▶ _Data supplied_:
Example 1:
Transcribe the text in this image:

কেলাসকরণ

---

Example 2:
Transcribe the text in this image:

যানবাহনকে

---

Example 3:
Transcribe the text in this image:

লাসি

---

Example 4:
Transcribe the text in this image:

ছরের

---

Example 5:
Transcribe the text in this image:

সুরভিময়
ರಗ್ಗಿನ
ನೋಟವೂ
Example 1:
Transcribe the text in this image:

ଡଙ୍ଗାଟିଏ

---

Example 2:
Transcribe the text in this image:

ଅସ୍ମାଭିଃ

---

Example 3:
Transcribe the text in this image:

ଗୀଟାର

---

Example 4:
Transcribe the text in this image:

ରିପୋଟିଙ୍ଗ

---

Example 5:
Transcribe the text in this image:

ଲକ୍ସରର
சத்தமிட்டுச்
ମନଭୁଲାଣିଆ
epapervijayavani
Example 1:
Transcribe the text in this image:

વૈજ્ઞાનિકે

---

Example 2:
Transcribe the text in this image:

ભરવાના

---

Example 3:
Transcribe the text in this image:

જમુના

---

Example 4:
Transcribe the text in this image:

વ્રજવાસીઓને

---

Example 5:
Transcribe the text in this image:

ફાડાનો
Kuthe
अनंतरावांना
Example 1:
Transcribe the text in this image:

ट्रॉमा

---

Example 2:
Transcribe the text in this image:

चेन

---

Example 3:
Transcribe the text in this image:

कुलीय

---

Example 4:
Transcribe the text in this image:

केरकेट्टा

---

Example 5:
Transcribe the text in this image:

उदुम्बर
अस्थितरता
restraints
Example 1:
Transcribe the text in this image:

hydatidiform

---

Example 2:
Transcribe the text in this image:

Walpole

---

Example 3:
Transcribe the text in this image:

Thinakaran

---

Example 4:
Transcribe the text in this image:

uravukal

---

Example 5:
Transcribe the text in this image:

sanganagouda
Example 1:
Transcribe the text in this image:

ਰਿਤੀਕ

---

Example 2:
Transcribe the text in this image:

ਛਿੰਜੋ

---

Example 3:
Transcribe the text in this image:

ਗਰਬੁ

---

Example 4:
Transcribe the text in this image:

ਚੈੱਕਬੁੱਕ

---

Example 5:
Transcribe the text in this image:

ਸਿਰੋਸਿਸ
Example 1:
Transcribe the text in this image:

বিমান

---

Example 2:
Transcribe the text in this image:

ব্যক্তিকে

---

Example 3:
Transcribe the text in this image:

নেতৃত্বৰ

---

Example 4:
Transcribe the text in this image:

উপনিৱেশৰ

▶ _What you have to do_: Retype every line of the data above exactly.

▶ _Output for this task_:
Example 1:
Transcribe the text in this image:

কেলাসকরণ

---

Example 2:
Transcribe the text in this image:

যানবাহনকে

---

Example 3:
Transcribe the text in this image:

লাসি

---

Example 4:
Transcribe the text in this image:

ছরের

---

Example 5:
Transcribe the text in this image:

সুরভিময়
ರಗ್ಗಿನ
ನೋಟವೂ
Example 1:
Transcribe the text in this image:

ଡଙ୍ଗାଟିଏ

---

Example 2:
Transcribe the text in this image:

ଅସ୍ମାଭିଃ

---

Example 3:
Transcribe the text in this image:

ଗୀଟାର

---

Example 4:
Transcribe the text in this image:

ରିପୋଟିଙ୍ଗ

---

Example 5:
Transcribe the text in this image:

ଲକ୍ସରର
சத்தமிட்டுச்
ମନଭୁଲାଣିଆ
epapervijayavani
Example 1:
Transcribe the text in this image:

વૈજ્ઞાનિકે

---

Example 2:
Transcribe the text in this image:

ભરવાના

---

Example 3:
Transcribe the text in this image:

જમુના

---

Example 4:
Transcribe the text in this image:

વ્રજવાસીઓને

---

Example 5:
Transcribe the text in this image:

ફાડાનો
Kuthe
अनंतरावांना
Example 1:
Transcribe the text in this image:

ट्रॉमा

---

Example 2:
Transcribe the text in this image:

चेन

---

Example 3:
Transcribe the text in this image:

कुलीय

---

Example 4:
Transcribe the text in this image:

केरकेट्टा

---

Example 5:
Transcribe the text in this image:

उदुम्बर
अस्थितरता
restraints
Example 1:
Transcribe the text in this image:

hydatidiform

---

Example 2:
Transcribe the text in this image:

Walpole

---

Example 3:
Transcribe the text in this image:

Thinakaran

---

Example 4:
Transcribe the text in this image:

uravukal

---

Example 5:
Transcribe the text in this image:

sanganagouda
Example 1:
Transcribe the text in this image:

ਰਿਤੀਕ

---

Example 2:
Transcribe the text in this image:

ਛਿੰਜੋ

---

Example 3:
Transcribe the text in this image:

ਗਰਬੁ

---

Example 4:
Transcribe the text in this image:

ਚੈੱਕਬੁੱਕ

---

Example 5:
Transcribe the text in this image:

ਸਿਰੋਸਿਸ
Example 1:
Transcribe the text in this image:

বিমান

---

Example 2:
Transcribe the text in this image:

ব্যক্তিকে

---

Example 3:
Transcribe the text in this image:

নেতৃত্বৰ

---

Example 4:
Transcribe the text in this image:

উপনিৱেশৰ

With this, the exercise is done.